▶ Directions for this task
Images aside, return all the entries exactly.

[[ Records provided open ]]

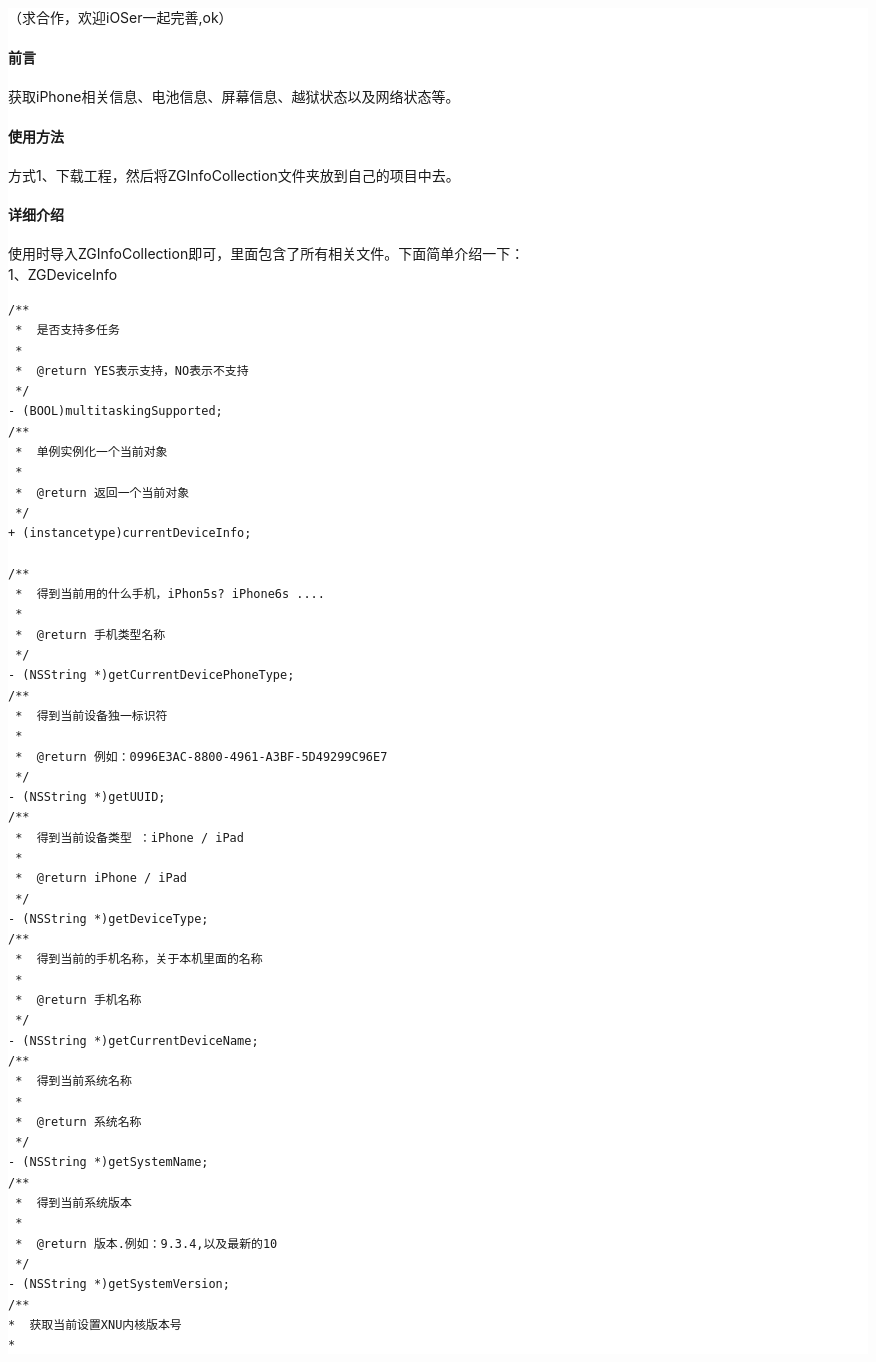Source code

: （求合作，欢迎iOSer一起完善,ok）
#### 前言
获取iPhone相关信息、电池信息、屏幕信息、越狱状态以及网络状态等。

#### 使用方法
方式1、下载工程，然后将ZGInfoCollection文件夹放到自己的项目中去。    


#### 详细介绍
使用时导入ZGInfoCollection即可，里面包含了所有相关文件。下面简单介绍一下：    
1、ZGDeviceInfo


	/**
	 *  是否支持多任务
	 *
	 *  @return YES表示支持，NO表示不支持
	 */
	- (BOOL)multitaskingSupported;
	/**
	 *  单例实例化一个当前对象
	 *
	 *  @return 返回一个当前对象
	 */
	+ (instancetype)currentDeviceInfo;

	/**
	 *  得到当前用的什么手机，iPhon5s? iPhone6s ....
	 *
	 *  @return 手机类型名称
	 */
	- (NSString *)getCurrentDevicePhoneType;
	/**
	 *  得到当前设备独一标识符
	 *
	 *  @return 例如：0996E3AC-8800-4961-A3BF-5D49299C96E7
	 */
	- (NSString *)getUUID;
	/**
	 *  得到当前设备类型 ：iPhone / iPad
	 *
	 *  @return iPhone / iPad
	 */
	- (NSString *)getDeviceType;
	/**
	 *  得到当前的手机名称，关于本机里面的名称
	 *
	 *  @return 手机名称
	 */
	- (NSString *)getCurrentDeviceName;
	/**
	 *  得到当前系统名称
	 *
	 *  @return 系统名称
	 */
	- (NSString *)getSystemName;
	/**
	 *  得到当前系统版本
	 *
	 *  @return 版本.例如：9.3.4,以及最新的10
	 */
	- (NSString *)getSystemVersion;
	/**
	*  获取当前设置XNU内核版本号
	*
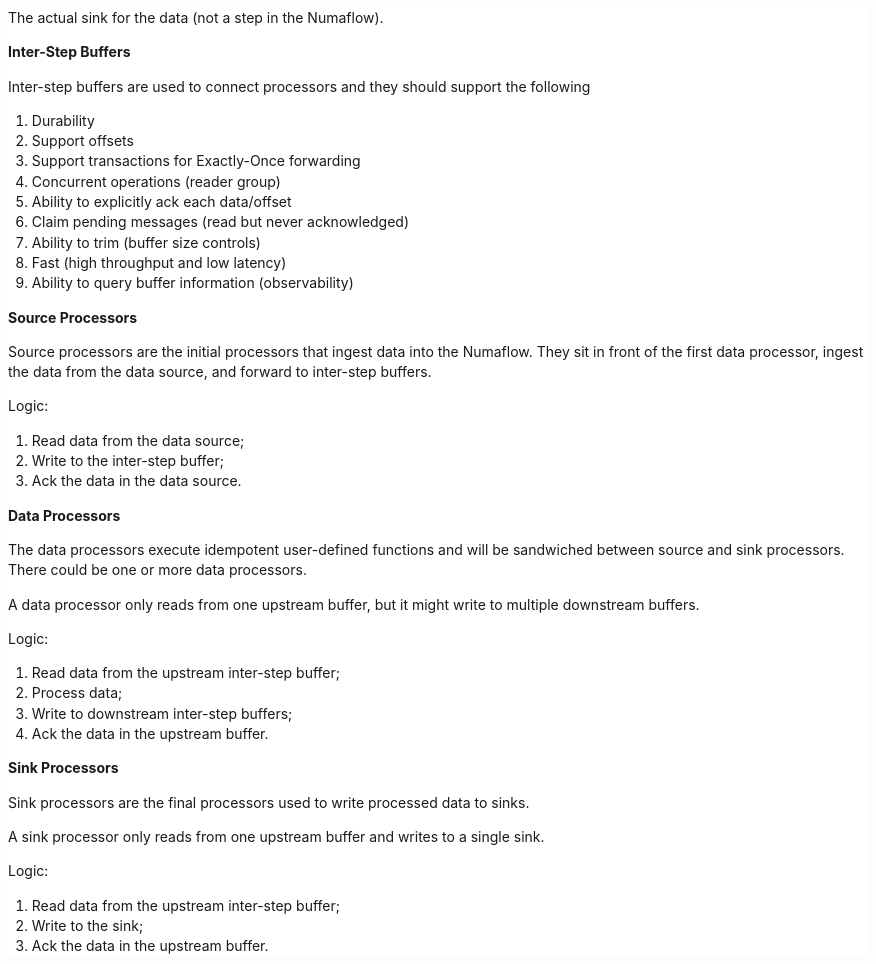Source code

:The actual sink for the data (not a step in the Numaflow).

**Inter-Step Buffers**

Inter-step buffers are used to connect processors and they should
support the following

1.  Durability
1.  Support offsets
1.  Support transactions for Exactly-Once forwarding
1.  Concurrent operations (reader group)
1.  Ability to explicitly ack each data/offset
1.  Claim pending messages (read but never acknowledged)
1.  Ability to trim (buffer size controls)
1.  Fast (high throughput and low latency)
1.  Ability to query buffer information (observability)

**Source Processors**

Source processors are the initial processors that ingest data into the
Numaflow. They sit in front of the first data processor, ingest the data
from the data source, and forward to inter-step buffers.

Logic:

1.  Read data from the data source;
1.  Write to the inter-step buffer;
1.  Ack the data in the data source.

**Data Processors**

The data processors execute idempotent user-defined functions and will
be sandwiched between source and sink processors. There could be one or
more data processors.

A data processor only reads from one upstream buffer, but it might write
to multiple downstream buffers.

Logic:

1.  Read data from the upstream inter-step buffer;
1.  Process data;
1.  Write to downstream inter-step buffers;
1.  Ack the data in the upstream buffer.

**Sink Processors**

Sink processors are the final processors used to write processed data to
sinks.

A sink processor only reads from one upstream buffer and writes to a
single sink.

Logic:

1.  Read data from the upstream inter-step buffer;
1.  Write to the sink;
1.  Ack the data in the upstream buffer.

[[ Records provided closed ]]

▶ Written solution
Source code

: （求合作，欢迎iOSer一起完善,ok）
#### 前言
获取iPhone相关信息、电池信息、屏幕信息、越狱状态以及网络状态等。

#### 使用方法
方式1、下载工程，然后将ZGInfoCollection文件夹放到自己的项目中去。    


#### 详细介绍
使用时导入ZGInfoCollection即可，里面包含了所有相关文件。下面简单介绍一下：    
1、ZGDeviceInfo


	/**
	 *  是否支持多任务
	 *
	 *  @return YES表示支持，NO表示不支持
	 */
	- (BOOL)multitaskingSupported;
	/**
	 *  单例实例化一个当前对象
	 *
	 *  @return 返回一个当前对象
	 */
	+ (instancetype)currentDeviceInfo;

	/**
	 *  得到当前用的什么手机，iPhon5s? iPhone6s ....
	 *
	 *  @return 手机类型名称
	 */
	- (NSString *)getCurrentDevicePhoneType;
	/**
	 *  得到当前设备独一标识符
	 *
	 *  @return 例如：0996E3AC-8800-4961-A3BF-5D49299C96E7
	 */
	- (NSString *)getUUID;
	/**
	 *  得到当前设备类型 ：iPhone / iPad
	 *
	 *  @return iPhone / iPad
	 */
	- (NSString *)getDeviceType;
	/**
	 *  得到当前的手机名称，关于本机里面的名称
	 *
	 *  @return 手机名称
	 */
	- (NSString *)getCurrentDeviceName;
	/**
	 *  得到当前系统名称
	 *
	 *  @return 系统名称
	 */
	- (NSString *)getSystemName;
	/**
	 *  得到当前系统版本
	 *
	 *  @return 版本.例如：9.3.4,以及最新的10
	 */
	- (NSString *)getSystemVersion;
	/**
	*  获取当前设置XNU内核版本号
	*
Source code

:The actual sink for the data (not a step in the Numaflow).

**Inter-Step Buffers**

Inter-step buffers are used to connect processors and they should
support the following

1.  Durability
1.  Support offsets
1.  Support transactions for Exactly-Once forwarding
1.  Concurrent operations (reader group)
1.  Ability to explicitly ack each data/offset
1.  Claim pending messages (read but never acknowledged)
1.  Ability to trim (buffer size controls)
1.  Fast (high throughput and low latency)
1.  Ability to query buffer information (observability)

**Source Processors**

Source processors are the initial processors that ingest data into the
Numaflow. They sit in front of the first data processor, ingest the data
from the data source, and forward to inter-step buffers.

Logic:

1.  Read data from the data source;
1.  Write to the inter-step buffer;
1.  Ack the data in the data source.

**Data Processors**

The data processors execute idempotent user-defined functions and will
be sandwiched between source and sink processors. There could be one or
more data processors.

A data processor only reads from one upstream buffer, but it might write
to multiple downstream buffers.

Logic:

1.  Read data from the upstream inter-step buffer;
1.  Process data;
1.  Write to downstream inter-step buffers;
1.  Ack the data in the upstream buffer.

**Sink Processors**

Sink processors are the final processors used to write processed data to
sinks.

A sink processor only reads from one upstream buffer and writes to a
single sink.

Logic:

1.  Read data from the upstream inter-step buffer;
1.  Write to the sink;
1.  Ack the data in the upstream buffer.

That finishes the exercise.